After Glen Shorley retired from the financial industry through The Vanguard Group, Inc., he embraced his love of coffee and wanting to give back abroad.
Glen officially opened Cave Bird Coffee and Cave Bird Cup of Life in 2010, but behind-the-scenes preparation to launch this business and its partnering nonprofit started a few years earlier. And his affinity for archaeology and anthropology, specifically cave drawings, stirred the cave bird namesake.
Today, Chester County-based Cave Bird Coffee sources its beans from Uganda, Honduras and Costa Rica, and it’s Glen’s ties to Uganda that have generated the strongest stories and impact. The profits from selling this coffee in the U.S. are sent to Africa to cover the costs of installing manual wells in villages where there is need, so that more Africans have access to clean water.
Some of the coffee varieties Glen roasts and sells to Weaver’s Orchard are Mount Elgon, African Blend, Brian’s Bold and Brandywine Morning.
Glen Shorley travels to Uganda once each year to work with those who operate three coffee bean farms in Mount Elgon, Sipi Falls and Lake Albert.

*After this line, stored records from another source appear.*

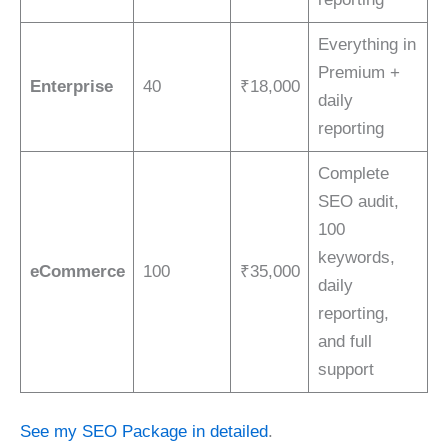
Everything in
Premium +
Enterprise
40
₹18,000
daily
reporting
Complete
SEO audit,
100
keywords,
eCommerce
100
₹35,000
daily
reporting,
and full
support
See my SEO Package in detailed
.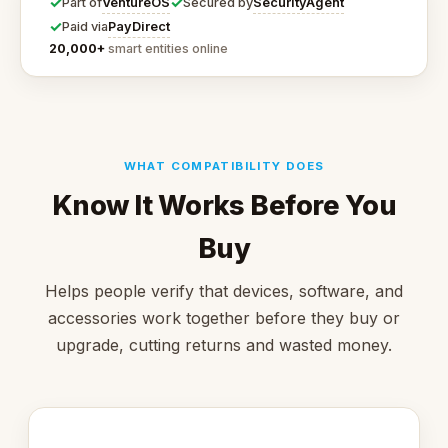
✓
✓
VentureOS
SecurityAgent
Part of
Secured by
✓
PayDirect
Paid via
20,000+
smart entities online
WHAT COMPATIBILITY DOES
Know It Works Before You
Buy
Helps people verify that devices, software, and
accessories work together before they buy or
upgrade, cutting returns and wasted money.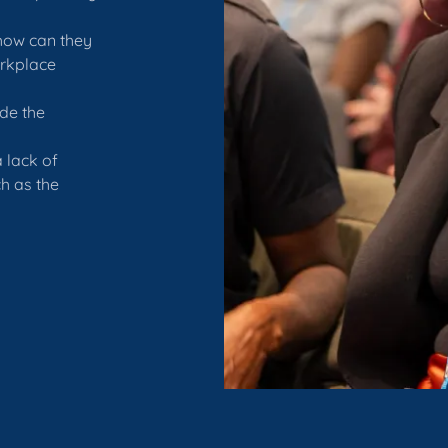
how can they
orkplace
de the
 lack of
h as the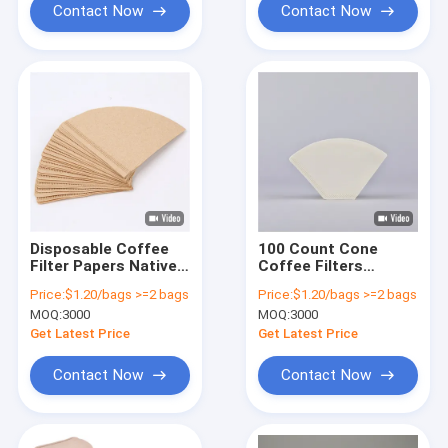
Contact Now
Contact Now
Disposable Coffee
100 Count Cone
Filter Papers Native
Coffee Filters
Wood Fibers V60
Natural Brown
Price:
$1.20/bags >=2 bags
Price:
$1.20/bags >=2 bags
Cone Coffee Filters
Coffee Paper Filter
MOQ:
3000
MOQ:
3000
Get Latest Price
Get Latest Price
Contact Now
Contact Now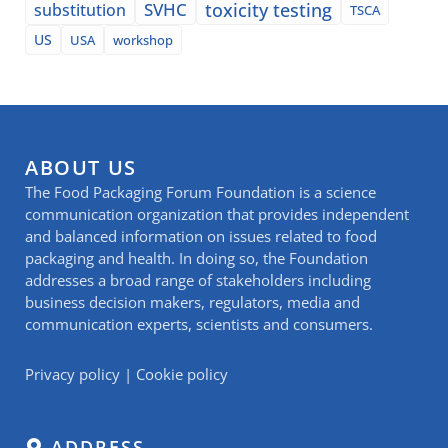
SVHC
toxicity testing
substitution
TSCA
US
USA
workshop
ABOUT US
The Food Packaging Forum Foundation is a science
communication organization that provides independent
and balanced information on issues related to food
packaging and health. In doing so, the Foundation
addresses a broad range of stakeholders including
business decision makers, regulators, media and
communication experts, scientists and consumers.
Privacy policy
|
Cookie policy
ADDRESS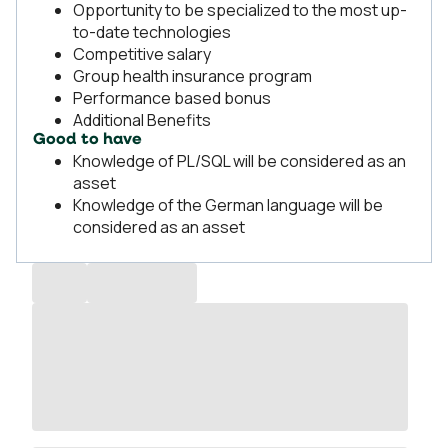
Opportunity to be specialized to the most up-
to-date technologies
Competitive salary
Group health insurance program
Performance based bonus
Additional Benefits
Good to have
Knowledge of PL/SQL will be considered as an
asset
Knowledge of the German language will be
considered as an asset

Several tons of coffee, transported to the U.S. in 130 to 145-pound burlap bags, arrive from Uganda at docks in New Jersey by July, and Glen roasts the green beans to their eventual brown color.
Livable Wages for Coffee Harvests
What’s unique about Cave Bird Coffee’s connection with these Ugandan farmers is that Glen works directly with them, not through brokers.

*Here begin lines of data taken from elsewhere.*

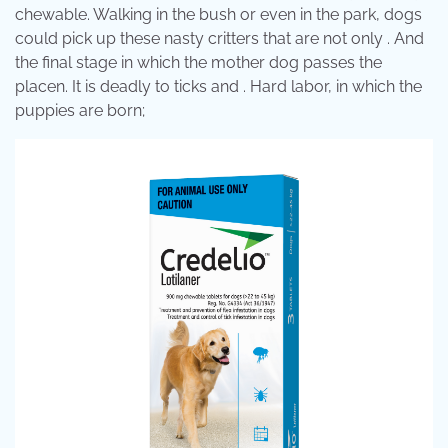
chewable. Walking in the bush or even in the park, dogs
could pick up these nasty critters that are not only . And
the final stage in which the mother dog passes the
placen. It is deadly to ticks and . Hard labor, in which the
puppies are born;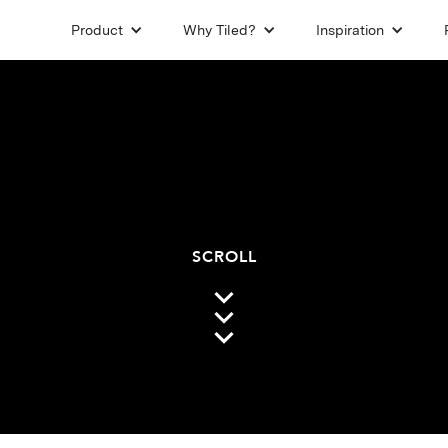
Product
Why Tiled?
Inspiration
SCROLL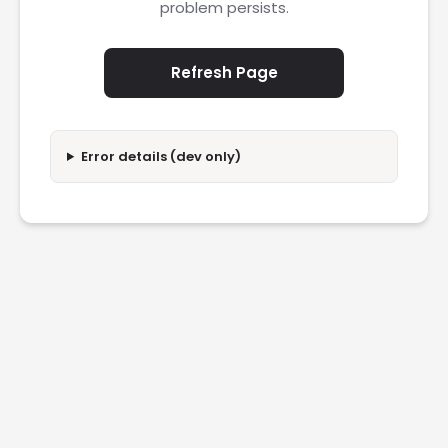
problem persists.
Refresh Page
Error details (dev only)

“We pay better than Fair Trade rates in Uganda,” Glen says. “We’re buying the coffee at top dollar, and with no middleman, nobody takes a cut of what they earn.”
Having worked with money during his entire career, Glen is grateful to be able to afford to do this volunteering and to pay livable wage rates per pound of coffee to these farmers since a lot of harvested coffee globally doesn’t necessarily equate to fair earnings for those who produce the crop.

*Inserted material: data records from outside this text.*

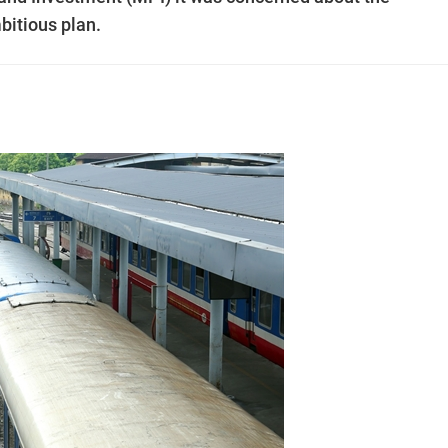
mbitious plan.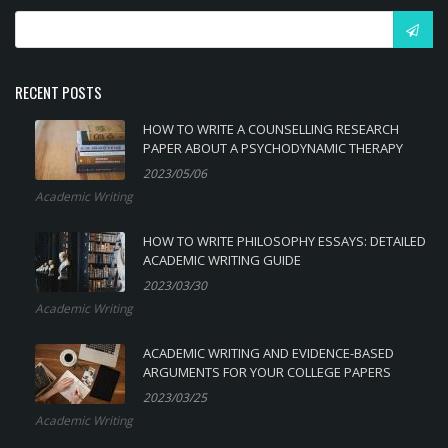
RECENT POSTS
HOW TO WRITE A COUNSELLING RESEARCH
PAPER ABOUT A PSYCHODYNAMIC THERAPY
2023/05/06
Academic Writing
HOW TO WRITE PHILOSOPHY ESSAYS: DETAILED
ACADEMIC WRITING GUIDE
2023/03/30
Academic Writing
ACADEMIC WRITING AND EVIDENCE-BASED
ARGUMENTS FOR YOUR COLLEGE PAPERS
2023/03/25
Academic Writing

“They’re very thrilled,” Glen says about these farmers knowing Cave Bird Coffee pays them a deserved income. “They count on us to buy their coffee, and they know they don’t have to go to market or fool around with pricing or have someone who coordinates it for them like a middleman since it’s direct.”
Clean Drinking Water in Uganda
He admits that he doesn’t make as much per sale with his coffee as some other local distributors probably do, but his goal isn’t profit for the business—it is to support these hardworking farmers and to help them grow their agricultural efforts.
One of the wells built in Uganda through the proceeds of Cave Bird Coffee supports about 5,000 people– from not one but two villages.
The well construction is done by a nonprofit with which Glen Shorley meets periodically, and, on his trips back to Uganda, he often visits to see clean, unadulterated water in use.
Without these wells, villagers often use nearby watering holes where parasites are usually present. Drilling 30 feet down to have access to clean water makes a world of difference for their health.
Usually about 4 of 5 wells are built a year in Uganda through these community-supporting endeavors linked to purchasing coffee beans shelled from the coffee cherries of the parent plants.
“Everyone has to agree that they want the well and that they will own it, but it won’t cost them anything,” Glen says about the Ugandan villagers who benefit from this work.
Without ownership, if a well breaks, villagers often abandon it and go back to using a water hole. But with ownership, they’re more likely to feel responsibility to report the issue so it can be fixed. And Glen says the ownership aspect has been helping to ensure that if wells do break, those who can repair them are notified and will visit do the maintenance to keep clean water accessible.
Glen is out in the fields working with farmers by day when he visits Uganda, and he lives in a tent nearby while there.
Although more than 50 dialects are spoken in Uganda, body language and a single translator at each farm help Glen communicate.
“These people are not bombarded with a lot of advertisements, so they’re not working to buy a car, new clothes or a special piece of furniture,” Glen says reflectively. “They’re working for survival and to get up in the morning, in tune with the weather. Everybody grows sweet potatoes and beans, no matter who you are—even the priest of the Anglican church. The people just work, and they’re not expectant for a lot, but they’re very thankful for what they have. There’s a sense of thankfulness which I think Americans don’t really have. Our spirits were created to be a certain way, and we should be in community with each other.”
Glen has noticed that Ed Weaver, Orchard President, and Dwayne Musser, Farm Market Manager, stop by to thank him for the wells he is helping to build in Uganda. “You don’t get that in most places,” says Glen. Weaver’s is proud to sell Cave Bird Coffee, and Glen is thrilled to have Weaver’s customers join in supporting the wells and sustainable production.